## TASK INPUTS
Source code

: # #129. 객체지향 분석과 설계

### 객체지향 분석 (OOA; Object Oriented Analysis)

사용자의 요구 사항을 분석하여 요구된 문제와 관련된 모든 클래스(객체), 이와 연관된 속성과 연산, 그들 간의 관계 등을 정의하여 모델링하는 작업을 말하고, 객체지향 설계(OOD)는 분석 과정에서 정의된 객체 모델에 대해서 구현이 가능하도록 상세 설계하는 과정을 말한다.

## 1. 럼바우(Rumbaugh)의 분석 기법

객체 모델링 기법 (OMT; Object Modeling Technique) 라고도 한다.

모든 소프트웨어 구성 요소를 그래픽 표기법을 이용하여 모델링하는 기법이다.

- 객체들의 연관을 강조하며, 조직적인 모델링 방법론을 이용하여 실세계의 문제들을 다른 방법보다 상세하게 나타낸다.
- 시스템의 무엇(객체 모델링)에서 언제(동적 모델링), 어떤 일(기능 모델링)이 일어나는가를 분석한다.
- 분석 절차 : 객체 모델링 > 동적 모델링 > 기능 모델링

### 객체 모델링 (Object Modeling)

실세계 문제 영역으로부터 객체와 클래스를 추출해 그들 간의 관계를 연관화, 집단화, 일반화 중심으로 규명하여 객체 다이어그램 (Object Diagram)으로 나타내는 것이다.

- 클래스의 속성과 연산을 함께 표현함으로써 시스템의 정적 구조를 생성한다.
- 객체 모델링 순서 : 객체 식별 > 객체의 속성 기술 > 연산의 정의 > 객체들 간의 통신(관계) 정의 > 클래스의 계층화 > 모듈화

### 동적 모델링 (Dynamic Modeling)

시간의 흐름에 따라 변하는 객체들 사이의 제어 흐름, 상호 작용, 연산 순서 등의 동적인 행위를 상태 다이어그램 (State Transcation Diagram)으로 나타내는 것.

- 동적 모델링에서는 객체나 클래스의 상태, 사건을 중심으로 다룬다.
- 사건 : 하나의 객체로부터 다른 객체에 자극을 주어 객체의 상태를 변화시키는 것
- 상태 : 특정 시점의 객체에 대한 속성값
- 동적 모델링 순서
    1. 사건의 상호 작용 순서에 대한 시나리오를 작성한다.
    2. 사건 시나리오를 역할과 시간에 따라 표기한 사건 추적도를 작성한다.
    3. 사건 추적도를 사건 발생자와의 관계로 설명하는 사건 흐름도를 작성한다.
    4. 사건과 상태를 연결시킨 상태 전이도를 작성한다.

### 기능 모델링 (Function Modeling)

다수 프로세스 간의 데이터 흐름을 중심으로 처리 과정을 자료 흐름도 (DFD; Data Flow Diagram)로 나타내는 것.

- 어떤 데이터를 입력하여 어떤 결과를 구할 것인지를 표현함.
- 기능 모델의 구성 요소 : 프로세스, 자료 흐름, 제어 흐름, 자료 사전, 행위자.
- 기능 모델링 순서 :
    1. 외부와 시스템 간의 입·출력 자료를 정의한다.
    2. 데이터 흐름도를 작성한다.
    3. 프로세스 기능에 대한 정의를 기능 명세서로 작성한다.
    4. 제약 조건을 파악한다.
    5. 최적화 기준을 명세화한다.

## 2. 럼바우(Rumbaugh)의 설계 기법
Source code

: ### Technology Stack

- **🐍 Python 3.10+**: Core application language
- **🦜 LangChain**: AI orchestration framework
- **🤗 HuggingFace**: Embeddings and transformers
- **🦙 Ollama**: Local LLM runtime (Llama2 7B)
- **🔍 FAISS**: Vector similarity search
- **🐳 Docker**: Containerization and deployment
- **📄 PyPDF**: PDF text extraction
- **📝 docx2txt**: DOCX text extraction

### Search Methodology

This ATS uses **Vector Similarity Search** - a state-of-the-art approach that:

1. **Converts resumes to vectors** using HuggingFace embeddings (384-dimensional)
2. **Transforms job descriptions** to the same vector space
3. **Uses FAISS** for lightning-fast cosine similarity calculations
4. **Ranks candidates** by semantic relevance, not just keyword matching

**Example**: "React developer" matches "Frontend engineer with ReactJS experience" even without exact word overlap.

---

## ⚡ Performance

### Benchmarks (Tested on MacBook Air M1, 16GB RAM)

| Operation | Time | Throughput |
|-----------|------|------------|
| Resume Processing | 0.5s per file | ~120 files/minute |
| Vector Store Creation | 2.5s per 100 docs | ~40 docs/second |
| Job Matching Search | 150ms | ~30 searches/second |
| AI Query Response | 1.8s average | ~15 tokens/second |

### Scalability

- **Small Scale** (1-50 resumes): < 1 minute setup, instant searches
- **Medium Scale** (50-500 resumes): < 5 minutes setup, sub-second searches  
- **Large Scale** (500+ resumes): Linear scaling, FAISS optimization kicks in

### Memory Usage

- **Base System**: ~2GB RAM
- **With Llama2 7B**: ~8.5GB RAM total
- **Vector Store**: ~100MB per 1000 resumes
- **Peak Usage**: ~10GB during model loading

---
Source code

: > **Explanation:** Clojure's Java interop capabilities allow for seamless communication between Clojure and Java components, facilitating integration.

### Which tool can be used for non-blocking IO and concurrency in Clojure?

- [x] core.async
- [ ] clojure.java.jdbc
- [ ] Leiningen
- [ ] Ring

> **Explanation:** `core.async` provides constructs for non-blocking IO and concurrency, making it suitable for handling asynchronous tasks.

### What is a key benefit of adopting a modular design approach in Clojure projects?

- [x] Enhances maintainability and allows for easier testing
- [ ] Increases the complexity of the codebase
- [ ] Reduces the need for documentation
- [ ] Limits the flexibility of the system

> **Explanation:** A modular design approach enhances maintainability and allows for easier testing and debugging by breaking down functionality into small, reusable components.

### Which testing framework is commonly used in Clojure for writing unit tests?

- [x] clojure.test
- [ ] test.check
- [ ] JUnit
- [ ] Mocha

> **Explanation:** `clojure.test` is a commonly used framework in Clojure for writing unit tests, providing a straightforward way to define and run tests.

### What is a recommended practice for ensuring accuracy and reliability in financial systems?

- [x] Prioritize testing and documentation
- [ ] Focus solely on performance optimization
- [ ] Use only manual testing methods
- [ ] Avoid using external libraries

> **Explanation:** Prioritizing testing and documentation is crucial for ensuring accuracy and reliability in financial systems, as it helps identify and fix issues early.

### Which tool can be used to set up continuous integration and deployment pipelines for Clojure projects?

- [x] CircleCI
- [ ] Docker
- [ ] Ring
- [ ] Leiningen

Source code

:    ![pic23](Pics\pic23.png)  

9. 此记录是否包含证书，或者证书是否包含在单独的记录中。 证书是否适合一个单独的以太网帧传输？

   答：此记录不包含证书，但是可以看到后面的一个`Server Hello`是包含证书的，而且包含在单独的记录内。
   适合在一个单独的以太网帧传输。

## TRY IT
Please reproduce, word for word, the lines in the entries above from the line containing "### Which tool can be used for" to the line containing "### What is a key", including both of those lines.

## WRITTEN RESPONSE
### Which tool can be used for non-blocking IO and concurrency in Clojure?

- [x] core.async
- [ ] clojure.java.jdbc
- [ ] Leiningen
- [ ] Ring

> **Explanation:** `core.async` provides constructs for non-blocking IO and concurrency, making it suitable for handling asynchronous tasks.

### What is a key benefit of adopting a modular design approach in Clojure projects?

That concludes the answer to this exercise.